** RAW DATA follows **

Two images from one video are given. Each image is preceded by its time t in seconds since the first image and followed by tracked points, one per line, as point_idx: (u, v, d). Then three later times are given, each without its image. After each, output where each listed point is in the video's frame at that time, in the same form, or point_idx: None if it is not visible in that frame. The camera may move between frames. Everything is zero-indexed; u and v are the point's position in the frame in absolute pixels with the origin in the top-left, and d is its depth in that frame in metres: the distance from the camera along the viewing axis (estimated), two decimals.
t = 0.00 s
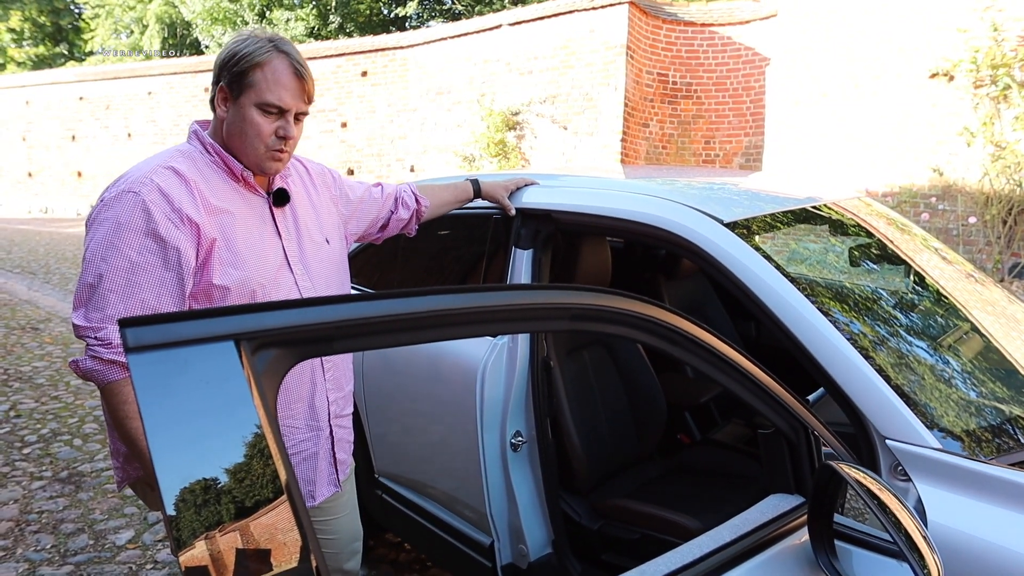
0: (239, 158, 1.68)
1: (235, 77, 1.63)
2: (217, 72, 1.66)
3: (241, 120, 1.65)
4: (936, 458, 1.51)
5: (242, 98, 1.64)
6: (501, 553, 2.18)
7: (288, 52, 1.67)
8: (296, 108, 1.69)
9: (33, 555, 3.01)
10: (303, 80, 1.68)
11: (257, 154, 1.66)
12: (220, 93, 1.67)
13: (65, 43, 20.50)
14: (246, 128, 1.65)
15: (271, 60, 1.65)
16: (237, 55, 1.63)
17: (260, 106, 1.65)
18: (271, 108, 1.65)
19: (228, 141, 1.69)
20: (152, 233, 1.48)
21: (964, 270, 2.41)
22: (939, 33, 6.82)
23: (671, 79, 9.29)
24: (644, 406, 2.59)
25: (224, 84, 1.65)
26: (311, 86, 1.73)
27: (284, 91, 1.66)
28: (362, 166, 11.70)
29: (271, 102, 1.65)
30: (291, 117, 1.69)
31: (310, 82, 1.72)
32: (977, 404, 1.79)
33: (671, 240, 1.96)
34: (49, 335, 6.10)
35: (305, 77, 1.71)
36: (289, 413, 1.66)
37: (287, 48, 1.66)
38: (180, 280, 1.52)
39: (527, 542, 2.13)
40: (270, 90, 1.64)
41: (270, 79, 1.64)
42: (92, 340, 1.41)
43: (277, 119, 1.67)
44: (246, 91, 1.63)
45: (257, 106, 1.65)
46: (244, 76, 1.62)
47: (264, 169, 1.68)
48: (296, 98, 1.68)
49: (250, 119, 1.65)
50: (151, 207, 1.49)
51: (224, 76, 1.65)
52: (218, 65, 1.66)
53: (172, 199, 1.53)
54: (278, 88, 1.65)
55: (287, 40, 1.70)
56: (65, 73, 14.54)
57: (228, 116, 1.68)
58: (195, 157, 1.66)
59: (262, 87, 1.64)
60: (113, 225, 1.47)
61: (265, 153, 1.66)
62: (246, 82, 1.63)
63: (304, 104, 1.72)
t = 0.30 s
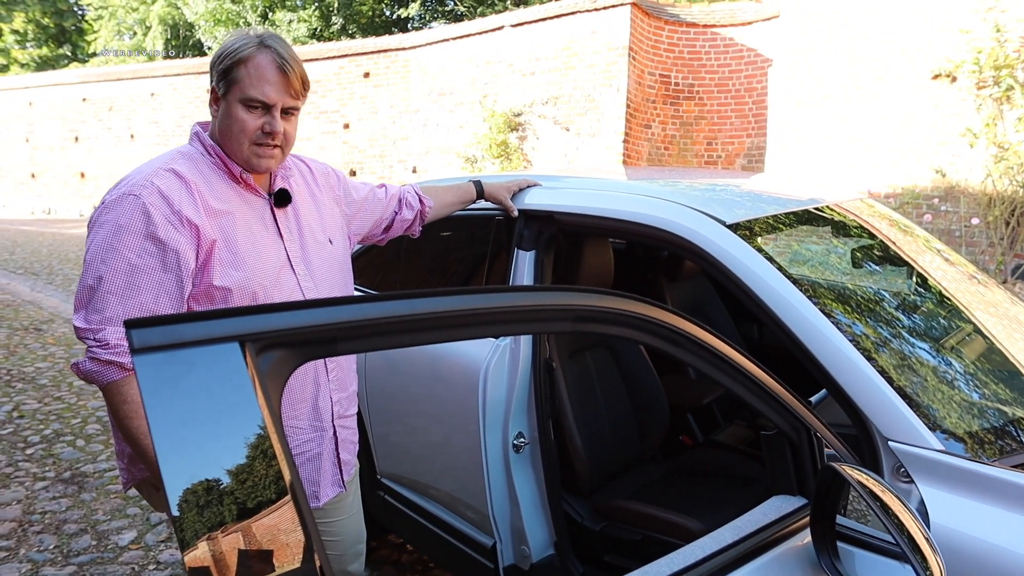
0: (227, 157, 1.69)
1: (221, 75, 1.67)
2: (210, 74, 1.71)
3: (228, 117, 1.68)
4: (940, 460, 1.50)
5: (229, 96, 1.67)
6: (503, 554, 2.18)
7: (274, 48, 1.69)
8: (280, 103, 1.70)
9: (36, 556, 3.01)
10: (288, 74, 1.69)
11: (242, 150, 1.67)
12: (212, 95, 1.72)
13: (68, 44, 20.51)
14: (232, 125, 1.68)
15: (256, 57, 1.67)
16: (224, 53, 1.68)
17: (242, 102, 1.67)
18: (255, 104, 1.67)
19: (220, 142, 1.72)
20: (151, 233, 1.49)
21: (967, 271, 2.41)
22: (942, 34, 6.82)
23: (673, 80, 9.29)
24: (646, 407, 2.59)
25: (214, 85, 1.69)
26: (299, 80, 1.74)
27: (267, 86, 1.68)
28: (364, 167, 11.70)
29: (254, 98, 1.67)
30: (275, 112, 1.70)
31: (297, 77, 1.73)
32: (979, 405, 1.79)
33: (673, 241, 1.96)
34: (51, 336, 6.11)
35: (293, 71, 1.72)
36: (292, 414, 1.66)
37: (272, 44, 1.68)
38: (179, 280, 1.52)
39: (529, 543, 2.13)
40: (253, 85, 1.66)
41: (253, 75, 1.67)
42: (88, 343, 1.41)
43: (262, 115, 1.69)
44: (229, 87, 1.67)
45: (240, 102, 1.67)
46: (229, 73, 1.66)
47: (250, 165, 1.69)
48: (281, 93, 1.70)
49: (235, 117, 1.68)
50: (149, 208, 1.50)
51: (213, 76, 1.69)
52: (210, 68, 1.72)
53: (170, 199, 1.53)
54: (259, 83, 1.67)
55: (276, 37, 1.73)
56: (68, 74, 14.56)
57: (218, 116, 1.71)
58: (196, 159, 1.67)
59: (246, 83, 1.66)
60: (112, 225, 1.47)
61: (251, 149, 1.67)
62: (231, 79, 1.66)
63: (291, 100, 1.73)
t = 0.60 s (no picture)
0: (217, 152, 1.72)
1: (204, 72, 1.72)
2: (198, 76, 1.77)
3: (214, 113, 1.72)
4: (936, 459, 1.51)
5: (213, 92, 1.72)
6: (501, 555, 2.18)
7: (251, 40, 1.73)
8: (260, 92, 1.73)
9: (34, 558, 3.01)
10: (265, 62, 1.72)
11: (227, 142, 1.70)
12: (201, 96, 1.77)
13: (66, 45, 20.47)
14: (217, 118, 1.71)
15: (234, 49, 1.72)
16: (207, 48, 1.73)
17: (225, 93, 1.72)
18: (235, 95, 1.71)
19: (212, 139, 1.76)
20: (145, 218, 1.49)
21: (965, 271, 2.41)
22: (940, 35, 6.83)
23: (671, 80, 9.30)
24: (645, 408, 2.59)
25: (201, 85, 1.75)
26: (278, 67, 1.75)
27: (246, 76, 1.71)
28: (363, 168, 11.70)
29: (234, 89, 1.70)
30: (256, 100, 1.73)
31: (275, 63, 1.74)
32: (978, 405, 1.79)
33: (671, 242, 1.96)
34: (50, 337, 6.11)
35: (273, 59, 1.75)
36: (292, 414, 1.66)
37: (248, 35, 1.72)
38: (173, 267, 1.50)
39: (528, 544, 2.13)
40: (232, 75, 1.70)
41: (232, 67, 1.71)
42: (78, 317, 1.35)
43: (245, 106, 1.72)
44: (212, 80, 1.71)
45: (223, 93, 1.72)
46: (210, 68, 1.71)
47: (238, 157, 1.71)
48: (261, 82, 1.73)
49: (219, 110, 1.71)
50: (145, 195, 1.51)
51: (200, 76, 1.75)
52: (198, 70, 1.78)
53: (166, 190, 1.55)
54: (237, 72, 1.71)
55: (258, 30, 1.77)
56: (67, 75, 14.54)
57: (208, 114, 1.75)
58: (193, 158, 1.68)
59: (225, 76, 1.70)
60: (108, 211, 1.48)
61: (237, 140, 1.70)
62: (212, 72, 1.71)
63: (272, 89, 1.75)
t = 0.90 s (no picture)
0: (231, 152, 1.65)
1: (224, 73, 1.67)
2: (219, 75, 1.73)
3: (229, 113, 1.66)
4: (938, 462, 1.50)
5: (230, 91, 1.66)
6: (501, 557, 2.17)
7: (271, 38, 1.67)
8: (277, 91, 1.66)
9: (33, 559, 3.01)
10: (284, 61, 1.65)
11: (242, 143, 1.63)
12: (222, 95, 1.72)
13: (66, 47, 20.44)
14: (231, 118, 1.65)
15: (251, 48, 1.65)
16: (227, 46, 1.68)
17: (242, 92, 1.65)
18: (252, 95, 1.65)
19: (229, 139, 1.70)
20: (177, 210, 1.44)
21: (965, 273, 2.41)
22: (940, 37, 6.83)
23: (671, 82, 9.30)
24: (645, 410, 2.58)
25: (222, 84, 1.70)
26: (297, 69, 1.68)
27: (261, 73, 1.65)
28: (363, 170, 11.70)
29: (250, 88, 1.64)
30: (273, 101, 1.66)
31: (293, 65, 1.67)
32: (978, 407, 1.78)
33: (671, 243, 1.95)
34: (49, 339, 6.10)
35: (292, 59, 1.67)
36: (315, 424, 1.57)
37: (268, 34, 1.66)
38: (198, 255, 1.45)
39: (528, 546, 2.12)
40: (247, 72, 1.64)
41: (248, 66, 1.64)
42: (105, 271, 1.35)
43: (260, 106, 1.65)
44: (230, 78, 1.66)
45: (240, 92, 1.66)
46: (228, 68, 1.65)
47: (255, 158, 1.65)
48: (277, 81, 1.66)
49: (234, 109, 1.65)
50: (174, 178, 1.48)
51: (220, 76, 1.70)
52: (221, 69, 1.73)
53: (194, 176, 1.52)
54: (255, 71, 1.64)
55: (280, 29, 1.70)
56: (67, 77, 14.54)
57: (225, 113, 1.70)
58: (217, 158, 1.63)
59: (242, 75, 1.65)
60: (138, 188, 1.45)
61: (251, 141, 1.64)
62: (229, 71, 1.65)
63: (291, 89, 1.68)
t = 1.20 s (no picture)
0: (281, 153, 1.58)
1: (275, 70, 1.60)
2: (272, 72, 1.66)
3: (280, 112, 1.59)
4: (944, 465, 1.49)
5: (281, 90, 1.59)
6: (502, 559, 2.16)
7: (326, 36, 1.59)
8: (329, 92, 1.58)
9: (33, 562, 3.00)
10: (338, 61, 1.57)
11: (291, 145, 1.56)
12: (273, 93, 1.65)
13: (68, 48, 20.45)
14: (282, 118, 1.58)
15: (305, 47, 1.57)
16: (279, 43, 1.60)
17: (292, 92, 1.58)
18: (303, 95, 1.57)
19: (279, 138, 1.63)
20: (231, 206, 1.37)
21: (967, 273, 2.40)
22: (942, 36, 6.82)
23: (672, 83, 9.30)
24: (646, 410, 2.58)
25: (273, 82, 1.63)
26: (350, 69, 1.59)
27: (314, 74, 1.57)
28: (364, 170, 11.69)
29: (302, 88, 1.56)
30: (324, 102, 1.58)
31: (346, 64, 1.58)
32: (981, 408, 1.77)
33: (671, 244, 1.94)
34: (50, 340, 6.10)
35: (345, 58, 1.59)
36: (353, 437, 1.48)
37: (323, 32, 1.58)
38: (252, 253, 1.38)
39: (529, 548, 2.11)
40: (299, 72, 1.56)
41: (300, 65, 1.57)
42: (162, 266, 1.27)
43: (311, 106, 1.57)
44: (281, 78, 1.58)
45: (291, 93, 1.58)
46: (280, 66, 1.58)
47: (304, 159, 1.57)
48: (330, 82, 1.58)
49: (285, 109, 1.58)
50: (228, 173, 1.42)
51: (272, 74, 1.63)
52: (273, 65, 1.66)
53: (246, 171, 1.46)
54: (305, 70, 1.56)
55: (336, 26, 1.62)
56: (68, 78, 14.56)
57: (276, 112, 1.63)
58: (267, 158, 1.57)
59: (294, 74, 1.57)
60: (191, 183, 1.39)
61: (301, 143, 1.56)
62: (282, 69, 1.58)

** End of RAW DATA **

TASK DESCRIPTION
The answer is the lines above from the one with "47: (264, 169, 1.68)" to the one with "4: (940, 460, 1.50)", set down exactly, with no pictures.

ANSWER SECTION
47: (264, 169, 1.68)
48: (296, 98, 1.68)
49: (250, 119, 1.65)
50: (151, 207, 1.49)
51: (224, 76, 1.65)
52: (218, 65, 1.66)
53: (172, 199, 1.53)
54: (278, 88, 1.65)
55: (287, 40, 1.70)
56: (65, 73, 14.54)
57: (228, 116, 1.68)
58: (195, 157, 1.66)
59: (262, 87, 1.64)
60: (113, 225, 1.47)
61: (265, 153, 1.66)
62: (246, 82, 1.63)
63: (304, 104, 1.72)
t = 0.30 s
0: (227, 157, 1.69)
1: (221, 75, 1.67)
2: (210, 74, 1.71)
3: (228, 117, 1.68)
4: (940, 460, 1.50)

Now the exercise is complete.